2. The liquid crystal display device according to claim 1, wherein one of the pair of electrode substrates includes a plurality of pixel electrodes, the other of the pair of electrode substrates includes a common electrode that is opposed to the pixel electrodes, the display panel control circuit includes a driver circuit that applies a pixel voltage of an amplitude corresponding to the minimum value and maximum value of the transmittance to each of the pixel electrodes via a switching element, and a common voltage generating circuit that applies a common voltage corresponding to the transfer threshold level to the common electrode, and the pixel voltage and the common voltage are set to cyclically reverse a polarity of the liquid crystal driving voltage.
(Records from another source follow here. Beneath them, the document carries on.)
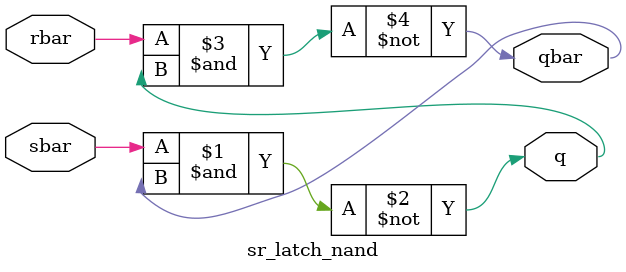
<source format=v>
module sr_latch_nand
(
        input sbar,
        input rbar,
        output wire q,
        output wire qbar
);
        assign q = ~(sbar & qbar);
        assign qbar = ~(rbar & q);
endmodule

</source>
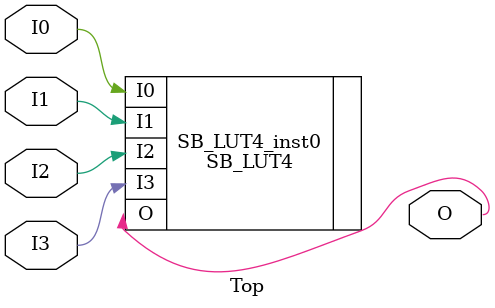
<source format=v>

module Top(
  input  I0,
         I1,
         I2,
         I3,
  output O
);

  SB_LUT4 #(
    .LUT_INIT(48879)
  ) SB_LUT4_inst0 (
    .I0 (I0),
    .I1 (I1),
    .I2 (I2),
    .I3 (I3),
    .O  (O)
  );
endmodule


</source>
3. The liquid crystal display device according to claim 1, wherein one of the pair of electrode substrates includes a plurality of pixel electrodes, the other of the pair of electrode substrates includes a common electrode that is opposed to the plurality of pixel electrodes, the display panel control circuit includes a driver circuit that applies pixel voltages, which are obtained by adding an amplitude corresponding to the transfer threshold level to an amplitude corresponding to the minimum value and maximum value of the transmittance, to the plurality of pixel electrodes via switching elements, and a common voltage generating circuit that applies a fixed common voltage to the common electrode, and the pixel voltages are set to cyclically reverse a polarity of the liquid crystal driving voltage.

4. The liquid crystal display device according to claim 1, wherein the liquid crystal material is material for an OCB mode.

5. A liquid crystal display device comprising: a display panel including a pair of electrode substrates and a liquid crystal layer that is held between the pair of electrode substrates and contains a liquid crystal material set in a bend alignment for a display operation; and a control circuit that drives the pair of electrode substrates to apply a liquid crystal driving voltage to the liquid crystal layer in the display operation; wherein retardation of the liquid crystal layer is such that the display panel have a voltage-transmittance characteristic that a minimum value and maximum value of transmittance are obtained in a state where the liquid crystal driving voltage exceeds a transfer threshold level at which an energy of a splay alignment is balanced with an energy of the bend alignment.